● Consegna:
Prosegua il brano sugli ospiti del programma televisivo, riportato più sotto, a partire dal punto in cui si interrompe.

● Testo:
================

L'ex ministro, nell'articolo pubblicato da Il Foglio, fa un elenco degli ospiti dell'ultima stagione del programma rubricando ognuno di essi nella lista di uno schieramento politico e notando, con un po' di malizia (come se non fosse già evidente), che la prevalenza netta è della schiera proveniente, come dice lui, dal "Mar Rosso":

 In 60 puntate, dal 30 settembre 2012 allo scorso 26 maggio, i personaggi ospiti del programma sono così distribuiti: Partito democratico (inclusi due membri del governo Letta in quota Pd) 15. Sinistra ecologia e libertà (incluso il presidente della Camera) 3. Popolo della libertà (incluso un membro del governo Letta) 2 (due). Contando Cgil e Fiom (due) siamo 20 alla sinistra, 2 al Pdl. Questo senza contare per esempio Massimo Mucchetti, che al tempo era un giornalista “indipendente” e poi è diventato senatore del Pd, e Luigi Manconi, qualificato come sociologo e poi senatore Pd, e lasciando perdere per il momento gli intellettuali e gli uomini di spettacoli, pescati casualmente tutti nel Mar Rar Rosso.

================

● Righe elencate:
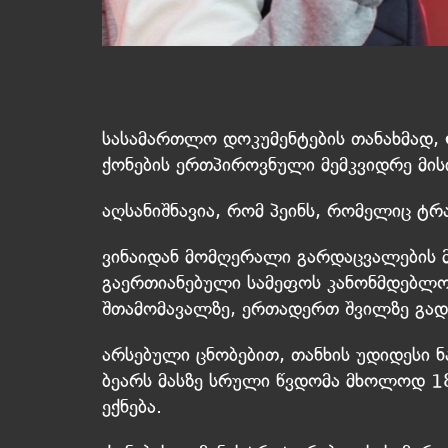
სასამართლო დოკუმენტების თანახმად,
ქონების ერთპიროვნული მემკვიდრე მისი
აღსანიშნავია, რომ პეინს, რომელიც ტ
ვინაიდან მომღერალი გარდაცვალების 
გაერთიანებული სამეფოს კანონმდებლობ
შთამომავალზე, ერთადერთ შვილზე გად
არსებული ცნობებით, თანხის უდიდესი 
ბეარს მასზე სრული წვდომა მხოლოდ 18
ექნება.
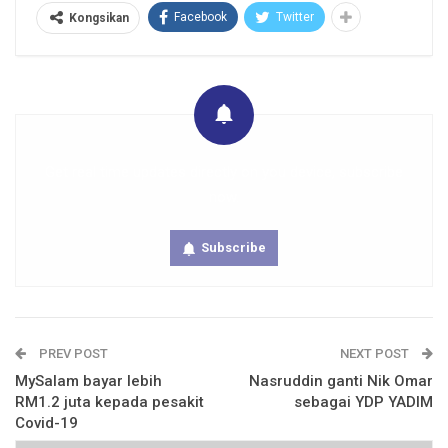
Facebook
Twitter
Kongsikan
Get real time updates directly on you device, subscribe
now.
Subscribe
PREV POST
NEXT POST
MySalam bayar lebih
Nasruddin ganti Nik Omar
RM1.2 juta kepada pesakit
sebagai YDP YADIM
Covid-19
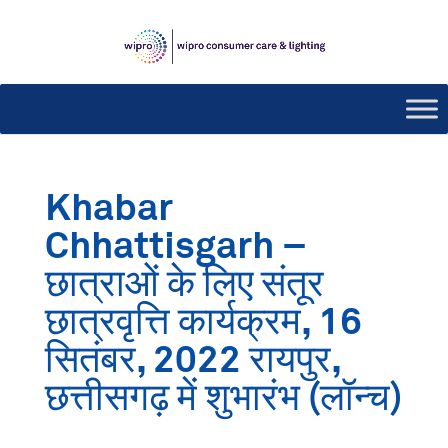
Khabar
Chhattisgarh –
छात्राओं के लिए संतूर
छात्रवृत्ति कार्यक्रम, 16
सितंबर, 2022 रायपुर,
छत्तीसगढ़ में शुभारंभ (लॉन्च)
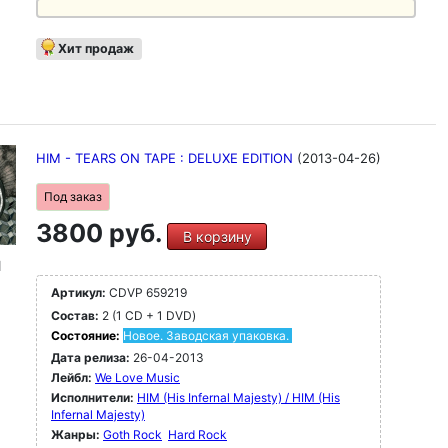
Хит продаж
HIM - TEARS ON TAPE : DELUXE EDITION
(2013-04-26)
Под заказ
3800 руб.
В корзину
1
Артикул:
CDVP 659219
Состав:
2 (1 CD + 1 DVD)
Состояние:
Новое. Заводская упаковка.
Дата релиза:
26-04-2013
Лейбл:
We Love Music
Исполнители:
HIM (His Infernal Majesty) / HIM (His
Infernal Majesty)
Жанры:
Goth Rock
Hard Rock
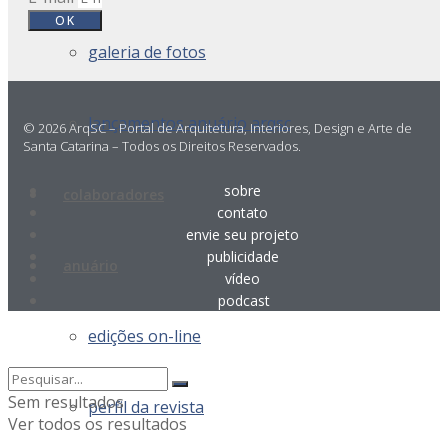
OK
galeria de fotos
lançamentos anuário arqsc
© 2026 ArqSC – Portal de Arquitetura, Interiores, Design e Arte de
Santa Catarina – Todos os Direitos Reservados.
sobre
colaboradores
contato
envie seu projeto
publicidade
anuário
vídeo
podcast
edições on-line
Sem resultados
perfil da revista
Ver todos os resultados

================

● Risposta:
Il presupposto del pezzo, titolato spassosamente "Inchiestina (con slide) sulla banda Fazio e sul marchettificio di ‘Che tempo che fa'", non ha solo come obiettivo quello di evidenziare la tendenza politica della squadra del programma, quanto più che altro indirizzare la questione sul versante del mancato rispetto delle regole, in base ad un criterio, quello del  servizio pubblico "il quale dovrebbe essere l’essenza della Rai, ed è normato da precise disposizioni che dovrebbero garantire la ‘par condicio', anche fuori dai periodi elettorali". Poi l'indirizzo principale della questione si sposta proprio su Michele Serra:

Piace qui ricordare questo suo aforisma: “Mi descrivo così: sono un giornalista dalla raffinata vena ironica. Sono anche autore televisivo di trasmissioni di successo. Un esempio? ‘Che tempo che fa’”. La raffinata vena ironica c’è senz’altro, e siccome se l’è presa tutta lui, noi ci accontentiamo di un prosaico e santoriano vaffanbicchiere. Comodo fare lo spiritoso con il canone di quelli che poi prendi per i fondelli con i tuoi moraleggiamenti del birignao.

Per non risparmiare proprio alcun membro della compagine, l'ex Ministro accusa di partigianeria anche Massimo Gramellini, vicedirettore de La Stampa ed ospite fisso del sabato sera di Fabio Fazio da oramai due anni. Arringa tentando di spostare l'attenzione ancora sull'irregolarità, l'asimmetria del programma rispetto ai presupposti base del servizio pubblico:

Gramellini è nel cast di una trasmissione dove il medesimo Fazio l’ha omaggiato di una pubblicità con un’intervista adorante che ha lanciato il suo romanzo (5 marzo 2012). (Il 17 febbraio del 2013 sarà lui a ricambiare intervistando Fazio e la Littizzetto sul loro successo a Sanremo, sempre a “Che tempo che fa”). Forse non è conflitto di interesse, ma senz’altro marchetta democratica. Il tempo che fa è roba loro, altro che servizio pubblico, e l’hanno fregato, con l’aria di fargli un piacere, a chi paga il canone.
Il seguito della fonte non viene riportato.